Alle Studien erhielten staatliche Förderung.

Hauptergebnisse

Bei Kindern mit erhöhtem Schlaganfallrisiko, die noch keine Bluttransfusionen erhalten haben, verringern systematische Langzeit-Bluttransfusionen wahrscheinlich die Anzahl klinischer Schlaganfälle.

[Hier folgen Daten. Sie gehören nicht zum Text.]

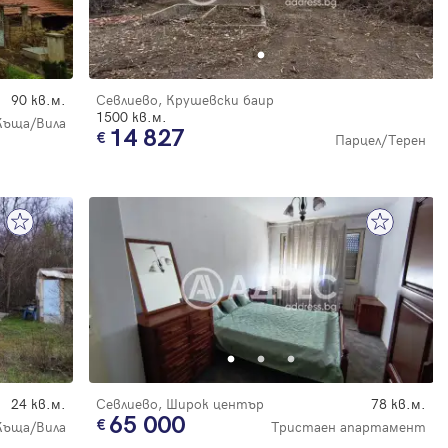
90 кв.м.
Севлиево, Крушевски баир
1500 кв.м.
Къща/Вила
14 827
Парцел/Терен
24 кв.м.
Севлиево, Широк център
78 кв.м.
65 000
Къща/Вила
Тристаен апартамент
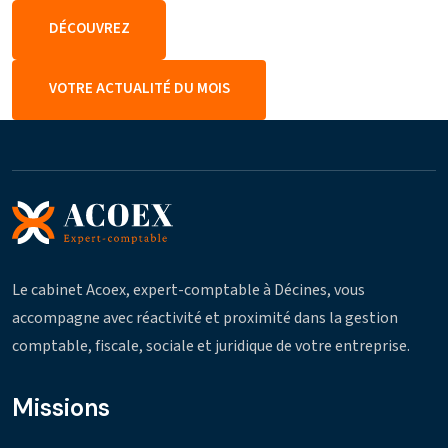
DÉCOUVREZ
VOTRE ACTUALITÉ DU MOIS
Le cabinet Acoex, expert-comptable à Décines, vous
accompagne avec réactivité et proximité dans la gestion
comptable, fiscale, sociale et juridique de votre entreprise.
Missions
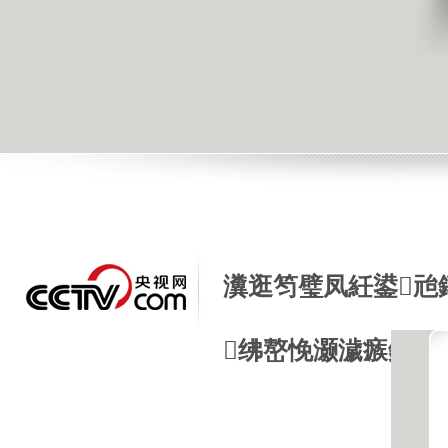
瀵逛笉璧凤紝鍙兘
绋嶅悗灏濊瘯銆�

Außerdem könnten sie andere Komplikationen im Zusammenhang mit der Sichelzellkrankheit verringern.

Wir sind sehr unsicher darüber, ob das Absetzen von Bluttransfusionen bei Kindern und Jugendlichen, die über einen längeren Zeitraum (mehr als 12 Monate) Transfusionen erhalten haben, das Schlaganfallrisiko erhöht.

Wir sind außerdem sehr unsicher darüber, ob bei Kindern, die keinen vorangegangenen Schlaganfall hatten, die Umstellung von Langzeittransfusionen mit Eisenchelation auf Hydroxyharnstoff mit Aderlass Auswirkungen auf Schlaganfälle, Sterblichkeit oder mit der Sichelzellkrankheit zusammenhängende Komplikationen hat. Hydroxyharnstoff hat möglicherweise nur geringe oder gar keine Auswirkungen auf den Eisengehalt in der Leber.

Wir sind sehr unsicher, ob bei Kindern und Jugendlichen, die bereits einen Schlaganfall hatten und zuvor regelmässig Transfusionen erhielten, die Umstellung von Langzeittransfusionen mit Eisenchelation auf Hydroxyharnstoff mit Aderlass das Schlaganfall- oder Sterberisiko erhöht. Die Umstellung von Langzeittransfusionen auf Hydroxyharnstoff kann zu einer Zunahme einiger schwerer Komplikationen der Sichelzellkrankheit, wie etwa Schmerzkrisen, führen.

Qualität der Evidenz

Bei Kindern mit erhöhtem Schlaganfallrisiko, die noch keine Langzeittransfusionen erhalten haben, liegt Evidenz von moderater Qualität vor, dass Langzeittransfusionen von roten Blutkörperchen das Schlaganfallrisiko verringern. Die Qualität der Evidenz wurde für alle anderen Endpunkte als niedrig bis sehr niedrig eingestuft. Dies lag an dem hohen Risiko von Bias in den Studien und an der geringen Anzahl an eingeschlossenen Studien und Teilnehmenden.